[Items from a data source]
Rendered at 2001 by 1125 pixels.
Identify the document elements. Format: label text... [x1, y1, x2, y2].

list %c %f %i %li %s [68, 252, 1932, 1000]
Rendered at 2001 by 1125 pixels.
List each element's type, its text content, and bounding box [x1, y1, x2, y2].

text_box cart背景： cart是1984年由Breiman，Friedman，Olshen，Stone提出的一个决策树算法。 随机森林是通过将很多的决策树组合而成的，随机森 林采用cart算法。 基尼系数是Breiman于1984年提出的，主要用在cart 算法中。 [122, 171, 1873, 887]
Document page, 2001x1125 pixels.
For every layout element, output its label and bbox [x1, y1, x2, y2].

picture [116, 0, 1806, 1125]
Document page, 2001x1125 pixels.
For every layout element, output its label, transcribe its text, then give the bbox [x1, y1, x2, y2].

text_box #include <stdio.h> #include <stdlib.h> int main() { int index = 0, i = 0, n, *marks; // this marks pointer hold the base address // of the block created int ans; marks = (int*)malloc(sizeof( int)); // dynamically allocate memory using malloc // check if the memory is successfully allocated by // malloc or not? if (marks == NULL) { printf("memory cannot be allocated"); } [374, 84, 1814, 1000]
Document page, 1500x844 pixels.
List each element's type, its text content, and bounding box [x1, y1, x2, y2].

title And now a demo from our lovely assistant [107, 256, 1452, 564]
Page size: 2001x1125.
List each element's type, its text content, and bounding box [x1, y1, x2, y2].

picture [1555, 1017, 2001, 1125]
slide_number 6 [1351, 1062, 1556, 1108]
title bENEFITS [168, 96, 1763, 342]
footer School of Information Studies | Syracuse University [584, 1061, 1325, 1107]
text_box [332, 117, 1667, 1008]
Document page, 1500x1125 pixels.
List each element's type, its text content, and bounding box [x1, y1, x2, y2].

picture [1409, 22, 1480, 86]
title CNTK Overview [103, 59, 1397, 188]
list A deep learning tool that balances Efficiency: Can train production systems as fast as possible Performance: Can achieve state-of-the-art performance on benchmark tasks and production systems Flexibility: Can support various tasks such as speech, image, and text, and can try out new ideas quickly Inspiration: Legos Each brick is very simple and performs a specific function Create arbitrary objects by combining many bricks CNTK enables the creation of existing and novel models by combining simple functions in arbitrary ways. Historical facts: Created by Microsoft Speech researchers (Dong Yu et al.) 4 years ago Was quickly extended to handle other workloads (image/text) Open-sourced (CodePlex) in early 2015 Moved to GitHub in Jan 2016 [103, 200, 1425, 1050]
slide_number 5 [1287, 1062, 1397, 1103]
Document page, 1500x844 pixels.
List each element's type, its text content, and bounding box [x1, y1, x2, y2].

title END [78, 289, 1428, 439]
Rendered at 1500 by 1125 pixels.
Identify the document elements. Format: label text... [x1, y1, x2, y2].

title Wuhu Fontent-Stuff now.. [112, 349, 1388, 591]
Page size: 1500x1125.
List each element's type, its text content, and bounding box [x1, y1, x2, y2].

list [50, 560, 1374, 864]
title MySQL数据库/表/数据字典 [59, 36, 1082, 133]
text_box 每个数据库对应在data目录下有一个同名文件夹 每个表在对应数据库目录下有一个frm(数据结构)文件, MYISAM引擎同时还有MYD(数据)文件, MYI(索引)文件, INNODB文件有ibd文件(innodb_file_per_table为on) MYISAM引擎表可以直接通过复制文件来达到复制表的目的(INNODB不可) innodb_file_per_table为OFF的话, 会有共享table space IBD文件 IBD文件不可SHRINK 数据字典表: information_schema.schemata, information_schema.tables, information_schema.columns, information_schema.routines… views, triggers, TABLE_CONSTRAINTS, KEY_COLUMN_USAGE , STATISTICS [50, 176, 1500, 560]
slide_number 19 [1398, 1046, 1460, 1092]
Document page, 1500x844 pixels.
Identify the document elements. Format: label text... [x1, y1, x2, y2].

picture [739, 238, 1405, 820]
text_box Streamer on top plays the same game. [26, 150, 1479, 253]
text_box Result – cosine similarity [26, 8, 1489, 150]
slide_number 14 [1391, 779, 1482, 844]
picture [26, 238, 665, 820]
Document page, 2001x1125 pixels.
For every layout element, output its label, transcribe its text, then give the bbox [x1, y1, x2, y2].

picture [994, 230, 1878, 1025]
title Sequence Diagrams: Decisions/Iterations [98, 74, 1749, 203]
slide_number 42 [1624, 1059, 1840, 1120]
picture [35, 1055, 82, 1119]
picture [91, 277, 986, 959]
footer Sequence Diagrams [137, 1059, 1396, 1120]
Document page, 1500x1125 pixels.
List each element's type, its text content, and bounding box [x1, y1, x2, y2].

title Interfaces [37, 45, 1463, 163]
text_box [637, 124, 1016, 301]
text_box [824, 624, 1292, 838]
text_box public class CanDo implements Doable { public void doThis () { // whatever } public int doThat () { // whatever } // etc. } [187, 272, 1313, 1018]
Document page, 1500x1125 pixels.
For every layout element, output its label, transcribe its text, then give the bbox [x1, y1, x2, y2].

# TASK ITEM:
Please retype all of the lines above exactly as they stand.

# ANSWER FOR THIS EXERCISE:
Rendered at 2001 by 1125 pixels.
Identify the document elements. Format: label text... [x1, y1, x2, y2].

list %c %f %i %li %s [68, 252, 1932, 1000]
Rendered at 2001 by 1125 pixels.
List each element's type, its text content, and bounding box [x1, y1, x2, y2].

text_box cart背景： cart是1984年由Breiman，Friedman，Olshen，Stone提出的一个决策树算法。 随机森林是通过将很多的决策树组合而成的，随机森 林采用cart算法。 基尼系数是Breiman于1984年提出的，主要用在cart 算法中。 [122, 171, 1873, 887]
Document page, 2001x1125 pixels.
For every layout element, output its label and bbox [x1, y1, x2, y2].

picture [116, 0, 1806, 1125]
Document page, 2001x1125 pixels.
For every layout element, output its label, transcribe its text, then give the bbox [x1, y1, x2, y2].

text_box #include <stdio.h> #include <stdlib.h> int main() { int index = 0, i = 0, n, *marks; // this marks pointer hold the base address // of the block created int ans; marks = (int*)malloc(sizeof( int)); // dynamically allocate memory using malloc // check if the memory is successfully allocated by // malloc or not? if (marks == NULL) { printf("memory cannot be allocated"); } [374, 84, 1814, 1000]
Document page, 1500x844 pixels.
List each element's type, its text content, and bounding box [x1, y1, x2, y2].

title And now a demo from our lovely assistant [107, 256, 1452, 564]
Page size: 2001x1125.
List each element's type, its text content, and bounding box [x1, y1, x2, y2].

picture [1555, 1017, 2001, 1125]
slide_number 6 [1351, 1062, 1556, 1108]
title bENEFITS [168, 96, 1763, 342]
footer School of Information Studies | Syracuse University [584, 1061, 1325, 1107]
text_box [332, 117, 1667, 1008]
Document page, 1500x1125 pixels.
List each element's type, its text content, and bounding box [x1, y1, x2, y2].

picture [1409, 22, 1480, 86]
title CNTK Overview [103, 59, 1397, 188]
list A deep learning tool that balances Efficiency: Can train production systems as fast as possible Performance: Can achieve state-of-the-art performance on benchmark tasks and production systems Flexibility: Can support various tasks such as speech, image, and text, and can try out new ideas quickly Inspiration: Legos Each brick is very simple and performs a specific function Create arbitrary objects by combining many bricks CNTK enables the creation of existing and novel models by combining simple functions in arbitrary ways. Historical facts: Created by Microsoft Speech researchers (Dong Yu et al.) 4 years ago Was quickly extended to handle other workloads (image/text) Open-sourced (CodePlex) in early 2015 Moved to GitHub in Jan 2016 [103, 200, 1425, 1050]
slide_number 5 [1287, 1062, 1397, 1103]
Document page, 1500x844 pixels.
List each element's type, its text content, and bounding box [x1, y1, x2, y2].

title END [78, 289, 1428, 439]
Rendered at 1500 by 1125 pixels.
Identify the document elements. Format: label text... [x1, y1, x2, y2].

title Wuhu Fontent-Stuff now.. [112, 349, 1388, 591]
Page size: 1500x1125.
List each element's type, its text content, and bounding box [x1, y1, x2, y2].

list [50, 560, 1374, 864]
title MySQL数据库/表/数据字典 [59, 36, 1082, 133]
text_box 每个数据库对应在data目录下有一个同名文件夹 每个表在对应数据库目录下有一个frm(数据结构)文件, MYISAM引擎同时还有MYD(数据)文件, MYI(索引)文件, INNODB文件有ibd文件(innodb_file_per_table为on) MYISAM引擎表可以直接通过复制文件来达到复制表的目的(INNODB不可) innodb_file_per_table为OFF的话, 会有共享table space IBD文件 IBD文件不可SHRINK 数据字典表: information_schema.schemata, information_schema.tables, information_schema.columns, information_schema.routines… views, triggers, TABLE_CONSTRAINTS, KEY_COLUMN_USAGE , STATISTICS [50, 176, 1500, 560]
slide_number 19 [1398, 1046, 1460, 1092]
Document page, 1500x844 pixels.
Identify the document elements. Format: label text... [x1, y1, x2, y2].

picture [739, 238, 1405, 820]
text_box Streamer on top plays the same game. [26, 150, 1479, 253]
text_box Result – cosine similarity [26, 8, 1489, 150]
slide_number 14 [1391, 779, 1482, 844]
picture [26, 238, 665, 820]
Document page, 2001x1125 pixels.
For every layout element, output its label, transcribe its text, then give the bbox [x1, y1, x2, y2].

picture [994, 230, 1878, 1025]
title Sequence Diagrams: Decisions/Iterations [98, 74, 1749, 203]
slide_number 42 [1624, 1059, 1840, 1120]
picture [35, 1055, 82, 1119]
picture [91, 277, 986, 959]
footer Sequence Diagrams [137, 1059, 1396, 1120]
Document page, 1500x1125 pixels.
List each element's type, its text content, and bounding box [x1, y1, x2, y2].

title Interfaces [37, 45, 1463, 163]
text_box [637, 124, 1016, 301]
text_box [824, 624, 1292, 838]
text_box public class CanDo implements Doable { public void doThis () { // whatever } public int doThat () { // whatever } // etc. } [187, 272, 1313, 1018]
Document page, 1500x1125 pixels.
For every layout element, output its label, transcribe its text, then give the bbox [x1, y1, x2, y2].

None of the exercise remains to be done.